Thus the REAL price of white kindle is $209.90 (3G). Hope it clarifies now


----------



## Cindy416 (May 2, 2009)

Cindee said:


> Two assumptions:
> 1. White users will mostly skin their kindles
> 2. DecalGirl skin is used which costs $19.90
> 
> Thus the REAL price of white kindle is 158.90 (wifi) and $209.90 (3G). Hope it clarifies now


After reading this again before seeing your answer, I decided that that's what you meant. Sorry to have been so obtuse.

I have a beautiful graphite wi-fi/3G K3, and I skinned it because I found a skin that I absolutely love. It think skinning the Kindle, as well as putting a cover on it, has a lot to do with personalization. I love my Kindle, and making it extra-special just makes sense to me. Both my skin and my Oberon are designs that I find to be very comforting, and both accessories are important to me.


----------



## Pinworms (Oct 20, 2010)

Mine is unskinned.  

I really do not care what my Kindle looks like, as long as I can read my books on it.  I don't really care if my Kindle gets little scratches and nicks, just as long as its not on the screen.


----------



## pidgeon92 (Oct 27, 2008)

Cindee said:


> Two assumptions:
> 1. White users will mostly skin their kindles
> 2. DecalGirl skin is used which costs $19.90
> 
> Thus the REAL price of white kindle is 158.90 (wifi) and $209.90 (3G). Hope it clarifies now


But the wi-fi Kindle only comes in graphite....


----------



## Cindee (Oct 4, 2010)

pidgeon92 said:


> But the wi-fi Kindle only comes in graphite....


Oh right!

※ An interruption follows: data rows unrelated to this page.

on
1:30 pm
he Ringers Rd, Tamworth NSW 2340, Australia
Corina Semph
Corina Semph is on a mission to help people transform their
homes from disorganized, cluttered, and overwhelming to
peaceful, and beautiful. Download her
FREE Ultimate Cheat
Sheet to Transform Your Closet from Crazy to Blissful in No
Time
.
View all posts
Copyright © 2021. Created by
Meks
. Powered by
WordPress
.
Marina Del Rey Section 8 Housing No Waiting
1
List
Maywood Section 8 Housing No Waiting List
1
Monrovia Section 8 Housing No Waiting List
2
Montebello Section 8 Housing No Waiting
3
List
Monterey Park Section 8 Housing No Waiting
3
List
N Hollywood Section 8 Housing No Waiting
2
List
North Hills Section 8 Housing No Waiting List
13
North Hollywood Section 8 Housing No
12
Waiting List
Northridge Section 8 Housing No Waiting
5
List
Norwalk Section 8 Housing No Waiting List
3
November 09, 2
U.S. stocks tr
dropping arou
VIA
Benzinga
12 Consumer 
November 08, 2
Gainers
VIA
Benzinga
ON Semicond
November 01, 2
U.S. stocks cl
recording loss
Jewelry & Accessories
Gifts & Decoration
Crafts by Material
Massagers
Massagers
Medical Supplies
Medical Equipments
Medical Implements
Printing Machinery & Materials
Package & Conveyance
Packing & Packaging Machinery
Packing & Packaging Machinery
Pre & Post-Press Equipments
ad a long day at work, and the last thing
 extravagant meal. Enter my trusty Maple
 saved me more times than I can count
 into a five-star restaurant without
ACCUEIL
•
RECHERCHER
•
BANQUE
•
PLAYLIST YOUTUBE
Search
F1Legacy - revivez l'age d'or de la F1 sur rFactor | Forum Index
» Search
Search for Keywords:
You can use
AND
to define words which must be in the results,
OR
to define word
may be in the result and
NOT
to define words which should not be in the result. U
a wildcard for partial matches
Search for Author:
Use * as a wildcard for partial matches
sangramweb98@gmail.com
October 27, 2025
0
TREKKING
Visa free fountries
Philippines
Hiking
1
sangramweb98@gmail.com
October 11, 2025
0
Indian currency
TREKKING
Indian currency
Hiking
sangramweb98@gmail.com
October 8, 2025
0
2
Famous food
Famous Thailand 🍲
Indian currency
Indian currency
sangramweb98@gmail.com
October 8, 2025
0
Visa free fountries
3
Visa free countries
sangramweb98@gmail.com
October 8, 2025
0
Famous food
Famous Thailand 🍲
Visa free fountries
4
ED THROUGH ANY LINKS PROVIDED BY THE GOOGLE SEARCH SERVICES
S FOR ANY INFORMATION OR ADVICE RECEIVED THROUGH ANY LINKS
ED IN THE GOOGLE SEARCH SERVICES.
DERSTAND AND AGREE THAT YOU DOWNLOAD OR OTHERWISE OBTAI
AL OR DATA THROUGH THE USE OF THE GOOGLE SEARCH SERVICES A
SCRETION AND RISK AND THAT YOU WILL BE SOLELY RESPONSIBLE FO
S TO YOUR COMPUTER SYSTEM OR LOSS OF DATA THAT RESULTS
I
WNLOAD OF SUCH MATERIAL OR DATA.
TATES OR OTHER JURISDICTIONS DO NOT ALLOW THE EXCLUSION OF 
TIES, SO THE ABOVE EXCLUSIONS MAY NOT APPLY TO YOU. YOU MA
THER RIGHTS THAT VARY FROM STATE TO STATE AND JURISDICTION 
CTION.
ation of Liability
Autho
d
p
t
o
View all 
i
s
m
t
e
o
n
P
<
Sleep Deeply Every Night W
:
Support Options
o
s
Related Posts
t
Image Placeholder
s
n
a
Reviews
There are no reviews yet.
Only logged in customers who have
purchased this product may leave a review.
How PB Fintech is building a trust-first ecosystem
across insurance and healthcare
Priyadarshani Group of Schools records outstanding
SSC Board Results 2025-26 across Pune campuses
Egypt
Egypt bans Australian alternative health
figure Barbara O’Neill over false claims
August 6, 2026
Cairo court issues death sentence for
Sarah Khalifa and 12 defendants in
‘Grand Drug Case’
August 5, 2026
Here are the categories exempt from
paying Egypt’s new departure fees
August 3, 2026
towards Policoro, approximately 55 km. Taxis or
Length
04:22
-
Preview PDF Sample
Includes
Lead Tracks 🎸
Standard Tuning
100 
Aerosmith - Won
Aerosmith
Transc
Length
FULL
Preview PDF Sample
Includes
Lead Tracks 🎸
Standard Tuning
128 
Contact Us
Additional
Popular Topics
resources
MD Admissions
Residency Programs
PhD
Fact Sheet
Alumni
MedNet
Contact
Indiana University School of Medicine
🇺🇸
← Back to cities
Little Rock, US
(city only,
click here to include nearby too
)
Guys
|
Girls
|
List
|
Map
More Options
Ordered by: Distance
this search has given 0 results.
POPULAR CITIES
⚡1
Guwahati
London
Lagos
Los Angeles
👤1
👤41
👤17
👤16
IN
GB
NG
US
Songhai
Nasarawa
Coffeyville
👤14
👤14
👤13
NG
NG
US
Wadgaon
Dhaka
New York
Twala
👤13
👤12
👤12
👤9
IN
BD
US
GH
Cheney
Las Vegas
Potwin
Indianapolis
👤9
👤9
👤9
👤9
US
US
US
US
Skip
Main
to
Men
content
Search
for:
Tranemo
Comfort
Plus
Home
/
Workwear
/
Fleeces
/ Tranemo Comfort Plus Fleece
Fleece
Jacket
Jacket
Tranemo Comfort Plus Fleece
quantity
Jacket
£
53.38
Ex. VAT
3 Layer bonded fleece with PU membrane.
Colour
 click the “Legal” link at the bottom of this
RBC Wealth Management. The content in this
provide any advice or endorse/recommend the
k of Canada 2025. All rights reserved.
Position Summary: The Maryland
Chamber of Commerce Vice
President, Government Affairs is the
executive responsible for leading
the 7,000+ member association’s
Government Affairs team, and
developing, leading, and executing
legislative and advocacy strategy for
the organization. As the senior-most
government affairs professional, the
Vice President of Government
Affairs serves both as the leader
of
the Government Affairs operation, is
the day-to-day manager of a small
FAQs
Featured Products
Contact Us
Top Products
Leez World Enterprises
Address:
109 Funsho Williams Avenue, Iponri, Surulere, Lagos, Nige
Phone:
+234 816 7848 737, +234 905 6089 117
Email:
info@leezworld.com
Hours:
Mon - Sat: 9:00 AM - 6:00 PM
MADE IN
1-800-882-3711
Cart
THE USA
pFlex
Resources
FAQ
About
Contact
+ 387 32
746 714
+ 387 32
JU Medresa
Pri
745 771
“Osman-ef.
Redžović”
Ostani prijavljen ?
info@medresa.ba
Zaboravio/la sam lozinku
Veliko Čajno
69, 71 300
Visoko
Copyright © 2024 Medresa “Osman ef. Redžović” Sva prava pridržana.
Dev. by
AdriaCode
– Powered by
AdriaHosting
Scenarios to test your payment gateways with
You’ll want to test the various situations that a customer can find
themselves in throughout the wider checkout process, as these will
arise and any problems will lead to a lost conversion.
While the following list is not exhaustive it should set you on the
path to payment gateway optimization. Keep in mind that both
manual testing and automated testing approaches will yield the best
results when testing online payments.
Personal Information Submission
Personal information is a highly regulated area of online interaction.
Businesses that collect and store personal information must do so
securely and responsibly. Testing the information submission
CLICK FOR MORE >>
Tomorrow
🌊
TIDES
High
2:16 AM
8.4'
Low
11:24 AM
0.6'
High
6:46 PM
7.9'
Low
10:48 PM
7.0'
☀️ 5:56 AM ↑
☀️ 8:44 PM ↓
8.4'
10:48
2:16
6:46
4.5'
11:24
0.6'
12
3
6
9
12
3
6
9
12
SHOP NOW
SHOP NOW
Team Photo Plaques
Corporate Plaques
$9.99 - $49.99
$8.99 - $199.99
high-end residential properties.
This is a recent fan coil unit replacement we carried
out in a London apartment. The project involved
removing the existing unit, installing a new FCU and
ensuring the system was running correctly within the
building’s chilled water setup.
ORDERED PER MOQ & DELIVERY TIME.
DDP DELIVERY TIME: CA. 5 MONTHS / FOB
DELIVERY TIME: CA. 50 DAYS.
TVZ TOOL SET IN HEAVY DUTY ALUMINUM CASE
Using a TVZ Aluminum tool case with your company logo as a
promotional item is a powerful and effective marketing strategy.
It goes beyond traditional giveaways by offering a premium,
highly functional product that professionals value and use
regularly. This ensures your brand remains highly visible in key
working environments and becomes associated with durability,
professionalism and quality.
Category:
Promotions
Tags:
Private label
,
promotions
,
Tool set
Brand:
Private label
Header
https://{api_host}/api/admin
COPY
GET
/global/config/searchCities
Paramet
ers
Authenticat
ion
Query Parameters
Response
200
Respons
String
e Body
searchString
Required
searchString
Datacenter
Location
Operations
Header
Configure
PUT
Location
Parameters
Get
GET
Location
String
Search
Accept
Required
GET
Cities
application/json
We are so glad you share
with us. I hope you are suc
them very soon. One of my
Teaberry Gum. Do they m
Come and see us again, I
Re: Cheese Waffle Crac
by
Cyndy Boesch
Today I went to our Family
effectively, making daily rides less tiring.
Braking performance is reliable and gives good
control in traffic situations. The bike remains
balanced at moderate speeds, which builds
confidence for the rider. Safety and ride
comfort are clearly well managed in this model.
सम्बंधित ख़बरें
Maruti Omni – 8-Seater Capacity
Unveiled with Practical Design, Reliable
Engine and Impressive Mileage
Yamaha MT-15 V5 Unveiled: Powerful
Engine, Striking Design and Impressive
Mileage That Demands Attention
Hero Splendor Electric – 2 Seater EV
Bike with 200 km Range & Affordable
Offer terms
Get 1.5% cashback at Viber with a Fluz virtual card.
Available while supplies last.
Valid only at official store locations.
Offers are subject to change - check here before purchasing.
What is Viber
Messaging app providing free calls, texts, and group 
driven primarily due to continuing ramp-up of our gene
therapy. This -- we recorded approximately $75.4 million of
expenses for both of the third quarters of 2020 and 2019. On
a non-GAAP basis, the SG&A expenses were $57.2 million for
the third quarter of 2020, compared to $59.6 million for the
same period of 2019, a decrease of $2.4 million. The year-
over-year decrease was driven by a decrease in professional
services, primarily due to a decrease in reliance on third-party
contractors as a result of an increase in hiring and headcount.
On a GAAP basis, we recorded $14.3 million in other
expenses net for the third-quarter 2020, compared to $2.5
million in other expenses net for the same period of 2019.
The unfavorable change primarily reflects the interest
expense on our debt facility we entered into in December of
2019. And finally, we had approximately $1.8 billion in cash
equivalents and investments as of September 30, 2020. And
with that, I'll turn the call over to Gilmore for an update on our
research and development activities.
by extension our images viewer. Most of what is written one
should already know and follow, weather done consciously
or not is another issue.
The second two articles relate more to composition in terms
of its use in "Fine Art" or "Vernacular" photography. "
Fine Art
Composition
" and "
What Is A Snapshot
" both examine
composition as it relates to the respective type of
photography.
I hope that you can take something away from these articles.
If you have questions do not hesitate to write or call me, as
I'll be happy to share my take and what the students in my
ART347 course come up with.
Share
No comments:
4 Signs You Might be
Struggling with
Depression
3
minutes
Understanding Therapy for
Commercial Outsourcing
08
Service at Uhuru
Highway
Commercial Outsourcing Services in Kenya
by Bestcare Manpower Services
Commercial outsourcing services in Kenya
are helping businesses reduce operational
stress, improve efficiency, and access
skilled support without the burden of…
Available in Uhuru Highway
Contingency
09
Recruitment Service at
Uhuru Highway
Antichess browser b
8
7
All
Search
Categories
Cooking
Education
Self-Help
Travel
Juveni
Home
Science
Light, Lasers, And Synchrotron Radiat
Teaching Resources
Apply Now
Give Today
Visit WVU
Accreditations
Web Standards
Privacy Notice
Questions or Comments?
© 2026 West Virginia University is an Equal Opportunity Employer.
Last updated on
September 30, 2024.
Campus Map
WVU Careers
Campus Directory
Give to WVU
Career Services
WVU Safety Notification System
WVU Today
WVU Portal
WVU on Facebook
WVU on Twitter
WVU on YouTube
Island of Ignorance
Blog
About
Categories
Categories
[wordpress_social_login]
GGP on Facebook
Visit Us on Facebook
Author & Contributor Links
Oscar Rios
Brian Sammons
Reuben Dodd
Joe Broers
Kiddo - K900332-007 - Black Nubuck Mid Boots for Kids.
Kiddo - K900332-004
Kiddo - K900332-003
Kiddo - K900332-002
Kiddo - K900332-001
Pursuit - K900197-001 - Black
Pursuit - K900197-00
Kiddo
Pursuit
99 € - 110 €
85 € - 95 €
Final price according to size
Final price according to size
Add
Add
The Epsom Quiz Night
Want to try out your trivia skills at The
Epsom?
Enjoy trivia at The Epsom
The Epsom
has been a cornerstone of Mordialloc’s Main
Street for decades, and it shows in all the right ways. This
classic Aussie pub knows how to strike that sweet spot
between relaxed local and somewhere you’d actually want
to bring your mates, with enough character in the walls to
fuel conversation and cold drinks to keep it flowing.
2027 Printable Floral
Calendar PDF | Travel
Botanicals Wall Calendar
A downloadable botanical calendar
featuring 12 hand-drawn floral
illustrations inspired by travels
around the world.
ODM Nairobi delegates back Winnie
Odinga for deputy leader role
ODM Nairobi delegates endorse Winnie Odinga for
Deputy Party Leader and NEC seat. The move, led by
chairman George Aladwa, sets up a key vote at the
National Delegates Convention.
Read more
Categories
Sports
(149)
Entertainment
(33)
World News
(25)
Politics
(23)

Let me edit my post now heheh


----------



## MulliganAl (Nov 11, 2010)

cyclefreaksix said:


> Slap me some skin baby!


Now that is one sweet combo. I've been looking at that case in black and was hoping it would accomodate the K3 with the lighted case but I'm thinking I'd really have to stretch it a good bit for that. Now after seeing your combo I may still get the saddleback case for traveling without the lighted case.


----------